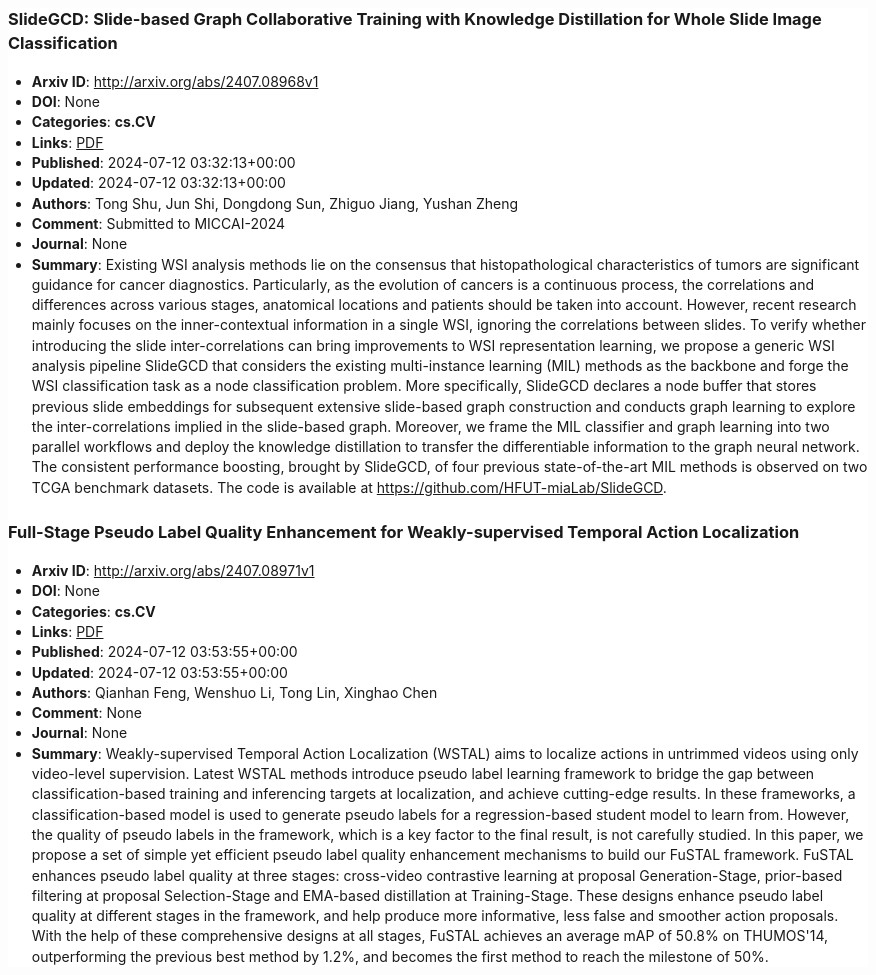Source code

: 

### SlideGCD: Slide-based Graph Collaborative Training with Knowledge Distillation for Whole Slide Image Classification
- **Arxiv ID**: http://arxiv.org/abs/2407.08968v1
- **DOI**: None
- **Categories**: **cs.CV**
- **Links**: [PDF](http://arxiv.org/pdf/2407.08968v1)
- **Published**: 2024-07-12 03:32:13+00:00
- **Updated**: 2024-07-12 03:32:13+00:00
- **Authors**: Tong Shu, Jun Shi, Dongdong Sun, Zhiguo Jiang, Yushan Zheng
- **Comment**: Submitted to MICCAI-2024
- **Journal**: None
- **Summary**: Existing WSI analysis methods lie on the consensus that histopathological characteristics of tumors are significant guidance for cancer diagnostics. Particularly, as the evolution of cancers is a continuous process, the correlations and differences across various stages, anatomical locations and patients should be taken into account. However, recent research mainly focuses on the inner-contextual information in a single WSI, ignoring the correlations between slides. To verify whether introducing the slide inter-correlations can bring improvements to WSI representation learning, we propose a generic WSI analysis pipeline SlideGCD that considers the existing multi-instance learning (MIL) methods as the backbone and forge the WSI classification task as a node classification problem. More specifically, SlideGCD declares a node buffer that stores previous slide embeddings for subsequent extensive slide-based graph construction and conducts graph learning to explore the inter-correlations implied in the slide-based graph. Moreover, we frame the MIL classifier and graph learning into two parallel workflows and deploy the knowledge distillation to transfer the differentiable information to the graph neural network. The consistent performance boosting, brought by SlideGCD, of four previous state-of-the-art MIL methods is observed on two TCGA benchmark datasets. The code is available at https://github.com/HFUT-miaLab/SlideGCD.



### Full-Stage Pseudo Label Quality Enhancement for Weakly-supervised Temporal Action Localization
- **Arxiv ID**: http://arxiv.org/abs/2407.08971v1
- **DOI**: None
- **Categories**: **cs.CV**
- **Links**: [PDF](http://arxiv.org/pdf/2407.08971v1)
- **Published**: 2024-07-12 03:53:55+00:00
- **Updated**: 2024-07-12 03:53:55+00:00
- **Authors**: Qianhan Feng, Wenshuo Li, Tong Lin, Xinghao Chen
- **Comment**: None
- **Journal**: None
- **Summary**: Weakly-supervised Temporal Action Localization (WSTAL) aims to localize actions in untrimmed videos using only video-level supervision. Latest WSTAL methods introduce pseudo label learning framework to bridge the gap between classification-based training and inferencing targets at localization, and achieve cutting-edge results. In these frameworks, a classification-based model is used to generate pseudo labels for a regression-based student model to learn from. However, the quality of pseudo labels in the framework, which is a key factor to the final result, is not carefully studied. In this paper, we propose a set of simple yet efficient pseudo label quality enhancement mechanisms to build our FuSTAL framework. FuSTAL enhances pseudo label quality at three stages: cross-video contrastive learning at proposal Generation-Stage, prior-based filtering at proposal Selection-Stage and EMA-based distillation at Training-Stage. These designs enhance pseudo label quality at different stages in the framework, and help produce more informative, less false and smoother action proposals. With the help of these comprehensive designs at all stages, FuSTAL achieves an average mAP of 50.8% on THUMOS'14, outperforming the previous best method by 1.2%, and becomes the first method to reach the milestone of 50%.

········

:: WORK TASK ::
When an image appears in the data, skip it and output the rest exactly.

:: SOLUTION FOR THIS TASK ::
Source code

: 

### SlideGCD: Slide-based Graph Collaborative Training with Knowledge Distillation for Whole Slide Image Classification
- **Arxiv ID**: http://arxiv.org/abs/2407.08968v1
- **DOI**: None
- **Categories**: **cs.CV**
- **Links**: [PDF](http://arxiv.org/pdf/2407.08968v1)
- **Published**: 2024-07-12 03:32:13+00:00
- **Updated**: 2024-07-12 03:32:13+00:00
- **Authors**: Tong Shu, Jun Shi, Dongdong Sun, Zhiguo Jiang, Yushan Zheng
- **Comment**: Submitted to MICCAI-2024
- **Journal**: None
- **Summary**: Existing WSI analysis methods lie on the consensus that histopathological characteristics of tumors are significant guidance for cancer diagnostics. Particularly, as the evolution of cancers is a continuous process, the correlations and differences across various stages, anatomical locations and patients should be taken into account. However, recent research mainly focuses on the inner-contextual information in a single WSI, ignoring the correlations between slides. To verify whether introducing the slide inter-correlations can bring improvements to WSI representation learning, we propose a generic WSI analysis pipeline SlideGCD that considers the existing multi-instance learning (MIL) methods as the backbone and forge the WSI classification task as a node classification problem. More specifically, SlideGCD declares a node buffer that stores previous slide embeddings for subsequent extensive slide-based graph construction and conducts graph learning to explore the inter-correlations implied in the slide-based graph. Moreover, we frame the MIL classifier and graph learning into two parallel workflows and deploy the knowledge distillation to transfer the differentiable information to the graph neural network. The consistent performance boosting, brought by SlideGCD, of four previous state-of-the-art MIL methods is observed on two TCGA benchmark datasets. The code is available at https://github.com/HFUT-miaLab/SlideGCD.



### Full-Stage Pseudo Label Quality Enhancement for Weakly-supervised Temporal Action Localization
- **Arxiv ID**: http://arxiv.org/abs/2407.08971v1
- **DOI**: None
- **Categories**: **cs.CV**
- **Links**: [PDF](http://arxiv.org/pdf/2407.08971v1)
- **Published**: 2024-07-12 03:53:55+00:00
- **Updated**: 2024-07-12 03:53:55+00:00
- **Authors**: Qianhan Feng, Wenshuo Li, Tong Lin, Xinghao Chen
- **Comment**: None
- **Journal**: None
- **Summary**: Weakly-supervised Temporal Action Localization (WSTAL) aims to localize actions in untrimmed videos using only video-level supervision. Latest WSTAL methods introduce pseudo label learning framework to bridge the gap between classification-based training and inferencing targets at localization, and achieve cutting-edge results. In these frameworks, a classification-based model is used to generate pseudo labels for a regression-based student model to learn from. However, the quality of pseudo labels in the framework, which is a key factor to the final result, is not carefully studied. In this paper, we propose a set of simple yet efficient pseudo label quality enhancement mechanisms to build our FuSTAL framework. FuSTAL enhances pseudo label quality at three stages: cross-video contrastive learning at proposal Generation-Stage, prior-based filtering at proposal Selection-Stage and EMA-based distillation at Training-Stage. These designs enhance pseudo label quality at different stages in the framework, and help produce more informative, less false and smoother action proposals. With the help of these comprehensive designs at all stages, FuSTAL achieves an average mAP of 50.8% on THUMOS'14, outperforming the previous best method by 1.2%, and becomes the first method to reach the milestone of 50%.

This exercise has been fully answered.